# Chopin's Third Piano Sonata



## Mandryka (Feb 22, 2013)

I've started to get interested in this sonata again after discovering John Ogdon's turbulent and hyper-intense performance. I then turned to Pletnev's colourful and brooding and somehow psychologically dramatic perforamnce as a sort of Ogdon antidote. In the past I remember enjoyng Gilels's very positive, life affirming take in the music.

So, I'm convinced now. This sonata is a major work of the highest art, a summit of our civilisation.

What are, in your opinion, the most interesting performances on record?


----------



## Klavierspieler (Jul 16, 2011)

Well, I like Rubinstein...


----------



## GodNickSatan (Feb 28, 2013)

As much as I love the third sonata I'd still take the second over it. I'm still trying to find the perfect recording of them both. Slightly off topic, but how do most people view his first sonata? I never hear it mentioned.


----------



## Klavierspieler (Jul 16, 2011)

GodNickSatan said:


> As much as I love the third sonata I'd still take the second over it. I'm still trying to find the perfect recording of them both.


Interesting, it's just the opposite for me...



> Slightly off topic, but how do most people view his first sonata? I never hear it mentioned.


It's an early work, and rather uninspired. He wrote while he was student under Jozef Elsner. It wasn't published until after his death, even though it has an opus number.


----------



## Aramis (Mar 1, 2009)

Klavierspieler said:


> It's an early work, and rather uninspired. He wrote while he was student under Jozef Elsner. It wasn't published until after his death, even though it has an opus number.

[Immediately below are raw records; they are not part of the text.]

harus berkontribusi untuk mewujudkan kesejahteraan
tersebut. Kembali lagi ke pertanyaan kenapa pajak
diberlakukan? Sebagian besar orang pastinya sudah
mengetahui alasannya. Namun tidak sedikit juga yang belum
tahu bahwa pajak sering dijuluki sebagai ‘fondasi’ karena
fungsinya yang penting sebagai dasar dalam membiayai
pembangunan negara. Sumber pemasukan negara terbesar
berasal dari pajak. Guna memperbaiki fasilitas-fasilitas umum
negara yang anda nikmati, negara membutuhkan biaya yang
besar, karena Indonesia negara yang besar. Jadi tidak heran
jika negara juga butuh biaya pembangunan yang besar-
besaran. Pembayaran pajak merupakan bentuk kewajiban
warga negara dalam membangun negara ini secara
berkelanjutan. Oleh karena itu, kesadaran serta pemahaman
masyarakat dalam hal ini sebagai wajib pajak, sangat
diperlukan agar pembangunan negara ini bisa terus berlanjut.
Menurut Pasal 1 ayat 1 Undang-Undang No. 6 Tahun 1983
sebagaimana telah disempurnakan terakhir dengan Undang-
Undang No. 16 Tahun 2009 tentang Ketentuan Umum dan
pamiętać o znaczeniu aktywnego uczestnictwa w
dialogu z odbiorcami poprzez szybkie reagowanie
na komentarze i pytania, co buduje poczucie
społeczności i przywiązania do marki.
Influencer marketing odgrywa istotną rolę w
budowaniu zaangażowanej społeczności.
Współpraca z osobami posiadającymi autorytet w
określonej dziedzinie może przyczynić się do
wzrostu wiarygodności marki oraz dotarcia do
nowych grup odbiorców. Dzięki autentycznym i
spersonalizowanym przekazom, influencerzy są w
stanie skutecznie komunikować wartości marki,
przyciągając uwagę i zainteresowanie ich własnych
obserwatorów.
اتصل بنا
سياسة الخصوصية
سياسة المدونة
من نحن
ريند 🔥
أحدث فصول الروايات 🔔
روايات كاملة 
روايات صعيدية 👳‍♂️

Early for sure, but I don't know about uninspired, one can listen to it once a decade or so. I always liked the 4th movement:


----------



## GodNickSatan (Feb 28, 2013)

It's a little unremarkable by Chopin's standards, but I still like it well enough. The second sonata, however, is a masterpiece. Probably my favourite post-Beethoven piano sonata!


----------



## Fried fifer (Dec 14, 2013)

I quite enjoy his first. Not as much as his second or third but I think it deserves more respect than it gets. Especially the fourth movement.


----------